An electronic board shows the exchange rate of several currencies in relation to Argentina's peso, outside an exchange bureau in Buenos Aires, Argentina, Dec. 17, 2015.

An electronic board shows the exchange rate of several currencies in relation to Argentina's peso, outside an exchange bureau in Buenos Aires, Argentina, Dec. 17, 2015.

Argentina's peso plunged more than 26.5 percent on Thursday, after the country's new government floated the currency as part of a slew of free-market reforms aimed at revitalizing the stagnant economy.

It was the sharpest one-day devaluation in decades. The big winners were farmers in the sprawling Pampas grains belt who will start getting paid in stronger U.S. export dollars, while average consumers risk seeing their purchasing power fall.

The peso opened at 14.00 per U.S. dollar and closed at 13.38. Less than 24 hours before, in announcing the new policy, Finance Minister Alfonso Prat-Gay said 14.2 per dollar was a reasonable expectation for the post-devaluation peso.

The central bank issued a statement saying it did not intervene in the foreign exchange market to support the peso on Thursday, the first day of its new "dirty float" policy under which the bank may buy pesos if the currency weakens too much.

Mauricio Macri was elected president last month after promising free-market solutions to Argentina's long list of economic woes. Thursday was the first test of his policies. His predecessor, two-term President Cristina Fernandez, believed in heavy state control of the economy.

‘Reality check’

"This is part and parcel of the much-needed reality check that Argentina is getting with its new president," said Charlie Robertson, global chief economist at Renaissance Capital.

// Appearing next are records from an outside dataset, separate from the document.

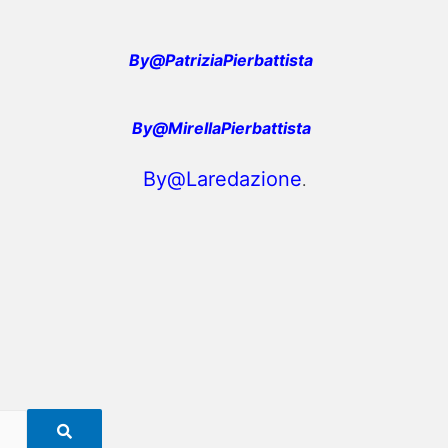
By@PatriziaPierbattista
By@MirellaPierbattista
By@Laredazione
.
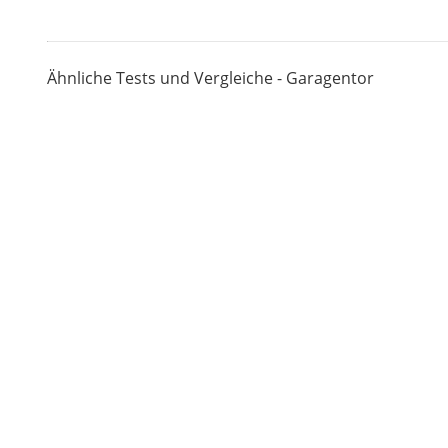
Ähnliche Tests und Vergleiche - Garagentor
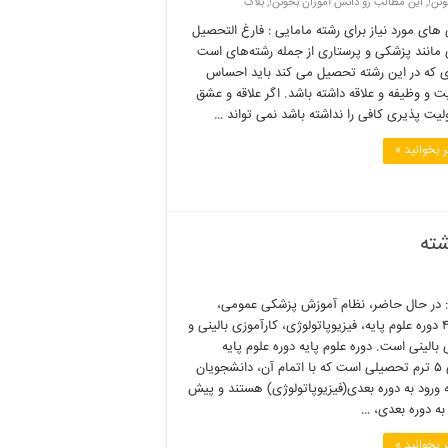
ونن!
,
این مطالب رو دانش آموزان بخونن!
,
بلاگ
 های مورد نیاز برای رشته مامایی : فارغ التحصیل
 مانند پزشکی و پرستاری از جمله رشته‌های است
ی که در این رشته تحصیل می کند باید احساس
 و وظیفه و علاقه داشته باشد. اگر علاقه و عشق
لیت پذیری کافی را نداشته باشد نمی تواند …
 بخوانید »
شته
: در حال حاضر، نظام آموزش پزشکی عمومی‌،
شامل ۴ دوره علوم پایه، فیزیوپاتولوژی، کارآموزی بالینی و
 بالینی است. دوره علوم پایه دوره علوم پایه
پزشکی ۵ ترم تحصیلی است که با اتمام آن،‌ دانشجویان
 ورود به دوره بعدی(فیزیوپاتولوژی) هستند و پیش
 به دوره بعدی،‌ …
 بخوانید »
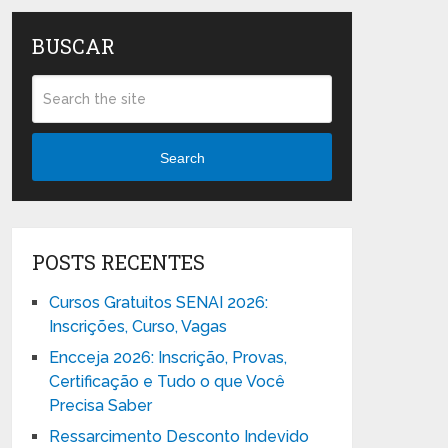
BUSCAR
Search
POSTS RECENTES
Cursos Gratuitos SENAI 2026:
Inscrições, Curso, Vagas
Encceja 2026: Inscrição, Provas,
Certificação e Tudo o que Você
Precisa Saber
Ressarcimento Desconto Indevido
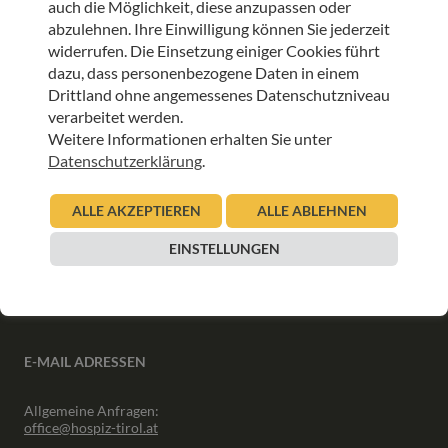
auch die Möglichkeit, diese anzupassen oder
ANMELDEN
abzulehnen. Ihre Einwilligung können Sie jederzeit
widerrufen. Die Einsetzung einiger Cookies führt
dazu, dass personenbezogene Daten in einem
Drittland ohne angemessenes Datenschutzniveau
verarbeitet werden.
Weitere Informationen erhalten Sie unter
INFORMATIONEN
Datenschutzerklärung
.
Downloads
ALLE AKZEPTIEREN
ALLE ABLEHNEN
Interner Bereich
Presse
EINSTELLUNGEN
Partner
Newsletter Archiv
E-MAIL ADRESSEN
Allgemeine Anfragen:
office@hospiz-tirol.at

"Large devaluations tend to be pretty disruptive and negative for gross domestic product in the short-term, but much more helpful in the long-term," Robertson added.

Indeed, Argentines could get hit by higher inflation before Macri's policies achieve their goal of revitalizing the economy.

The opposition, loyal to Fernandez, warned the devaluation would dilute wages. Unions were already set to demand raises in line with inflation expectations of about 30 percent next year.

The prices of many goods in Argentina are set according to the peso's value against the dollar. Supermarket prices shot up in early December in anticipation of the devaluation.

Farmers win

The central bank is scrambling for the reserves it will need to keep up with dollar demand. To help, the government has sealed a deal with grains exporters to liquidate $400 million of produce per day over the next few weeks.

Local and foreign investors might also be inspired to bring money back to the country if Macri's reforms succeed.

"Exports of agricultural products will help bring in U.S. dollar inflows but the key will be the return of flight capital and foreign investment," said Gary Kleiman, of Kleiman International Consultants in Washington.

In a return to policies that prevailed before Fernandez implemented capital controls, Argentines now have full access to U.S. dollars.

Fernandez imposed protectionist measures as part of her program of strengthening the social safety net and helping local industry. She left the nation with double-digit inflation, a yawning fiscal deficit and thin dollar reserves.

The local stock index opened 1.67 percent higher on Thursday, though it later reversed course and was down 0.66 percent in afternoon trading. Wall Street generally agreed Macri's reforms would reduce distortions in the economy.

"The benefits, however, may not materialize until well into next year," Capital Economics said in a note to clients.